Blogger Kompasiana bernama Listhia H. Rahman adalah seorang yang berprofesi sebagai Ahli Gizi. Kompasiana sendiri merupakan platform opini yang berdiri sejak tahun 2008. Siapapun bisa membuat dan menayangkan kontennya di Kompasiana.

Lebih Mending Mana, Lari atau Jalan Kaki?

Kompas.com, 20 Juli 2025, 16:03 WIB

Konten ini merupakan kerja sama dengan Kompasiana, setiap artikel menjadi tanggung jawab penulis dan tidak mewakili pandangan redaksi Kompas.com

Sekarang ada yang lazim sekali kita lihat ketika pagi maupun sore hari: orang-orang yang berlari atau jalan kaki di sepanjang jalan.

Ada yang di trotoar jalan, lintasan lari, hingga jalan-jalan komplek yang menghubungkan dari satu jalan ke jalan lainnya.

Olahraga kini seperti sudah menjadi bagian dari kehidupan banyak orang. Hal ini tentu baik, mengingat manfaatnya yang berdampak positif bagi kesehatan fisik dan juga mental.

Maka, dari banyaknya olahraga yang bisa dilakukan, nampaknya lari dan jalan kaki kini sedang naik daun.

Olahraga yang dikatakan murah, karena hanya bermodal kaki, beda hitungan jika sudah melibatkan pernak-pernik lainnya. #eh

Sama-sama Kardio

Berlari atau berjalan, keduanya adalah jenis olahraga kardio/aerobik.
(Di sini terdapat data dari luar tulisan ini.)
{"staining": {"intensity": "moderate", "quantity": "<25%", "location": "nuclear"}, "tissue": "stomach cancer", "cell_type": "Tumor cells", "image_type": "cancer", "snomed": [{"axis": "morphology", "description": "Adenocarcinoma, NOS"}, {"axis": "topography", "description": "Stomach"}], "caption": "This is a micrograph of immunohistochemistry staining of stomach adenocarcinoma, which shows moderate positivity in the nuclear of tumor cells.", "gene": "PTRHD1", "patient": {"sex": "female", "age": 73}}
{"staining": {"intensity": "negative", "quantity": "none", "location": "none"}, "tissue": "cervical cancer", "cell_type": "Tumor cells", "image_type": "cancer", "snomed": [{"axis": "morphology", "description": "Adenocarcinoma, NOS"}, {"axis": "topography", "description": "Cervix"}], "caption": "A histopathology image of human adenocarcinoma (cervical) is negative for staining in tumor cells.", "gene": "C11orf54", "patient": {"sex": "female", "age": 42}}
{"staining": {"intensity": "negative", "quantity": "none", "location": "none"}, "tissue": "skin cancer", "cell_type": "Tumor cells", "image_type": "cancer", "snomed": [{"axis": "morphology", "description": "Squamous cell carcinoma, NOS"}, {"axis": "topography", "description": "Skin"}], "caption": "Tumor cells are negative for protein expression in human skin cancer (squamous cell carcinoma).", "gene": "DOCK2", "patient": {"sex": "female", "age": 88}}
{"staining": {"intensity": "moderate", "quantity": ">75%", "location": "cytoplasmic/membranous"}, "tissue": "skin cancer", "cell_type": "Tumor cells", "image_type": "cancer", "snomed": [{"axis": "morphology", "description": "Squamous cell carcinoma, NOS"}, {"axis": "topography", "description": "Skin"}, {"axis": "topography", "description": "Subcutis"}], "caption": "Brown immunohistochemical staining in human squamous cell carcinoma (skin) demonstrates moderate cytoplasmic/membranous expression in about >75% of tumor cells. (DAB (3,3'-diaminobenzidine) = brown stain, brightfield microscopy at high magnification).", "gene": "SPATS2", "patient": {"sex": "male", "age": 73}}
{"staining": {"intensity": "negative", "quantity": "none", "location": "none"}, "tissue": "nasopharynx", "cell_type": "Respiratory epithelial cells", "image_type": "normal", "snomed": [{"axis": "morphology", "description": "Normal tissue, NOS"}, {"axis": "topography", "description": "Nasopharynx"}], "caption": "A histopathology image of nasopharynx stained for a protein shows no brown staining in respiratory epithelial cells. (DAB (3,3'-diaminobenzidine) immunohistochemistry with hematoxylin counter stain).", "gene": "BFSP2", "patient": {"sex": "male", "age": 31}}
Olahraga jenis ini dapat meningkatkan detak jantung dan juga pernapasan.

Dampaknya jenis olahraga ini dapat melatih sistem kardiovaskuler seperti jantung, paru-paru dan pembuluh darah bagi yang rutin melakukannya.

Meski sama-sama kardio, intensitas lari dan jalan kaki berbeda. Hal ini yang mengakibatkan energi yang dikeluarkan berbeda. Orang yang melakukan lari pun bisa berbeda pengeluaran energinya tergantung kecepatan/pace pelari. Secara umum, lari akan lebih membakar kalori daripada berjalan kaki.

Ingat Prinsip Berolahraga

Lalu apakah semua orang harus berlari, atau berjalan kaki saja cukup?

Jika ditanya demikian, maka ingat dulu ada namanya prinsip dalam melakukan olahraga yaitu BBTT (Baik, Benar, Terukur, dan Teratur).

Baik maksudnya sesuaikan dengan kondisi fisik dan gunakan perlengkapan yang sesuai seperti baju olahraga dan sepatu yang nyaman.

Benar maksudnya olahraga sebaiknya dilakukan bertahap dari pemanasan, inti, dan pendinginan. Jadi sebelum berlari, misalnya. Pastikan diri kamu sudah melakukan pemanasan untuk menghindari diri dari cedera. Banyak sekali tutorial pemanasan yang bisa ditiru di media sosial.

Terukur yaitu adanya pengukuran nadi/detak jantung. Saat ini, sudah banyak orang yang melakukan prinsip ini karena terbantu oleh alat seperti smartband. Bahkan muncul istilah Polisi HR (heart rate) untuk orang-orang yang sering berkomentar tentang denyut jantung saat olahraga.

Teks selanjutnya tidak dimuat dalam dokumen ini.